Kathy Wilets, Public Relations Director at the University of Utah Health gave a report to databreaches.net mentioning that the phishing occurrences were being regarded as independent incidents but might have been a part of a synchronized campaign. She explained the most current incident probably involved getting access to some amount of patient information and the number of persons affected of 10,000 is an estimation. The investigation could confirm whether fewer persons were affected. Action has been done to strengthen email security, such as the setup of 2-factor authentication.
by Maria Perez | Jul 21, 2020 | Compliance News
The radiology practice Quantum Imaging and Therapeutic Associates located in Pennsylvania made an announcement that they received reports concerning a non-physician worker who purportedly disclosed to a Facebook group an x-ray image of a male patient’s genitalia.
The disclosure of health-related photos on social communities, with no patient authorization, is a violation of HIPAA and patient privacy. Quantum gave an announcement on Facebook verifying the reports gotten concerning a privacy breach and explained that Quantum is dedicated to keeping its patients’ privacy and is really saddened by the reports. No other details were issued regarding the breach while the investigation is not yet complete. The Fairview Township police were notified regarding the incident and started an investigation, nevertheless, there are no apprehensions yet at this point. Some persons have left a comment on the Facebook posting saying the photo may be seen by ‘thousands’ of individuals.
Delaware Department of Health and Social Services Uncovered Impermissible Disclosure of PHI
The Delaware Department of Health and Social Services found a spreadsheet comprising PHI was disclose to four students by accident.
Four senior students at the University of Delaware asked for the information intended for a project to determine service gaps within the community and received a spreadsheet. The data requested by the senior students included the age groups of persons and their disability state. The identifying data were not deleted before giving the spreadsheet. The senior students had seen the complete names, dates of birth, diagnoses, and county data of 350 persons.

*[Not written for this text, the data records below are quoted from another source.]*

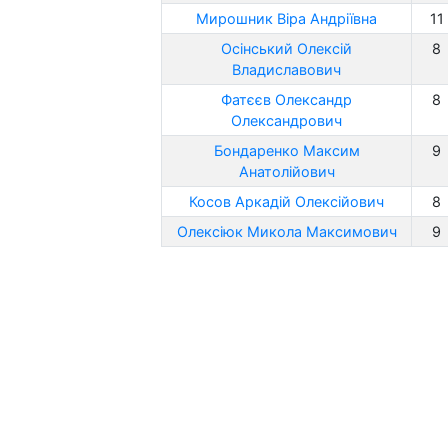
Мирошник Віра Андріївна
11
Осінський Олексій
8
Владиславович
Фатєєв Олександр
8
Олександрович
Бондаренко Максим
9
Анатолійович
Косов Аркадій Олексійович
8
Олексіюк Микола Максимович
9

The students presented their report through Zoom on May 8, displaying the listed patients’ PHI also. The Delaware Department of Health and Social Services at once stopped the report upon knowing that PHI was listed. The students were told to remove the information while the person who gave the spreadsheet was put under discipline.
US HealthCenter Uncovered an Email Account Security Breach
The US HealthCenter, a health risk management firm, found out that an unauthorized individual got access to an email account and could have seen or acquired the private and protected health information (PHI) of the Cost Plus World Market’s (Cost Plus) Wellness Program members.
The compromised email inbox was utilized to obtain the members’ accomplished Annual Preventive Screening affidavits. Inquiries from Wellness Program members regarding the program were at the same time forwarded to the email account. US HealthCenter learned about the unapproved access on April 13, 2020 because the hacker employed the email account to transmit phishing emails to participants of the Cost Plus wellness program. At the time the email account was accessed, the unauthorized person could see and send email messages.
The analysis of email messages in the account confirmed they comprised participants’ names, birth dates, employee numbers, doctor signatures, dates of exams, and some medical details.
US HealthCenter protected the account promptly and presently hosted the account on a new Microsoft Office 365 system, which offers better security defenses having multi-factor authentication. There is no proof identified that indicate the improper use of personal data.